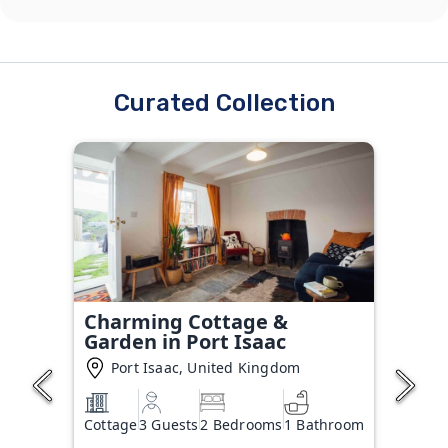
Curated Collection
Charming Cottage &
Garden in Port Isaac
Port Isaac, United Kingdom
Cottage
3 Guests
2 Bedrooms
1 Bathroom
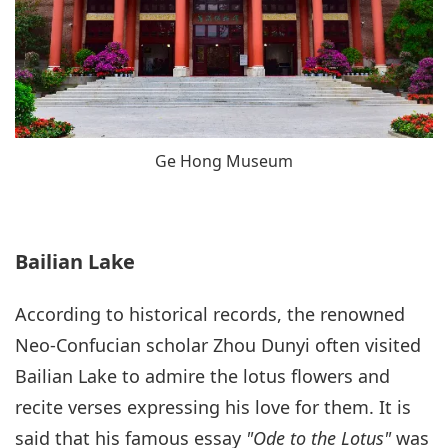
Ge Hong Museum
Bailian Lake
According to historical records, the renowned
Neo-Confucian scholar Zhou Dunyi often visited
Bailian Lake to admire the lotus flowers and
recite verses expressing his love for them. It is
said that his famous essay
"Ode to the Lotus"
was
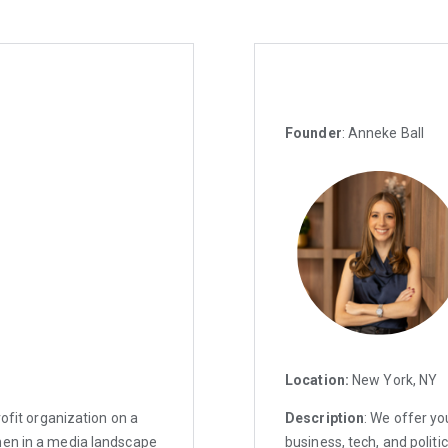
Founder
: Anneke Ball
Location:
New York, NY
rofit organization on a
Description
: We offer yo
men in a media landscape
business, tech, and politic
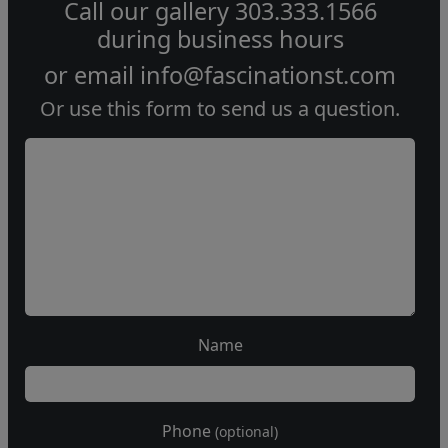
Call our gallery
303.333.1566
during
business hours
or email
info@fascinationst.com
Or use this form to send us a question.
Name
Phone
(optional)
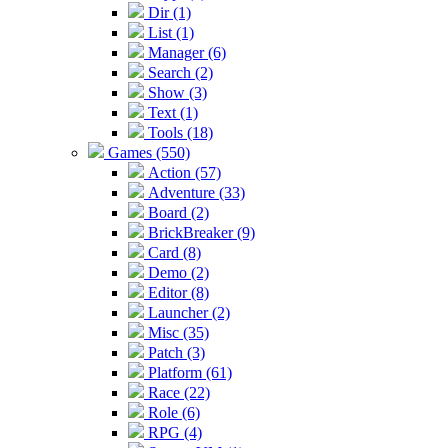
Dir (1)
List (1)
Manager (6)
Search (2)
Show (3)
Text (1)
Tools (18)
Games (550)
Action (57)
Adventure (33)
Board (2)
BrickBreaker (9)
Card (8)
Demo (2)
Editor (8)
Launcher (2)
Misc (35)
Patch (3)
Platform (61)
Race (22)
Role (6)
RPG (4)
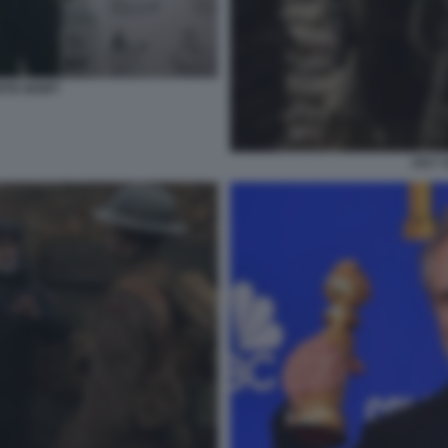
RTE IGORT
1917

PROBLEM REQUIREMENTS: An exact reproduction of the data is required, with pictures excluded.

SOLUTION TO THIS EXERCISE:
Curated Collection
Charming Cottage &
Garden in Port Isaac
Port Isaac, United Kingdom
Cottage
3 Guests
2 Bedrooms
1 Bathroom
Ge Hong Museum
Bailian Lake
According to historical records, the renowned
Neo-Confucian scholar Zhou Dunyi often visited
Bailian Lake to admire the lotus flowers and
recite verses expressing his love for them. It is
said that his famous essay
"Ode to the Lotus"
was
Founder
: Anneke Ball
Location:
New York, NY
rofit organization on a
Description
: We offer yo
men in a media landscape
business, tech, and politic
Call our gallery
303.333.1566
during
business hours
or email
info@fascinationst.com
Or use this form to send us a question.
Name
Phone
(optional)
Dir (1)
List (1)
Manager (6)
Search (2)
Show (3)
Text (1)
Tools (18)
Games (550)
Action (57)
Adventure (33)
Board (2)
BrickBreaker (9)
Card (8)
Demo (2)
Editor (8)
Launcher (2)
Misc (35)
Patch (3)
Platform (61)
Race (22)
Role (6)
RPG (4)
RTE IGORT
1917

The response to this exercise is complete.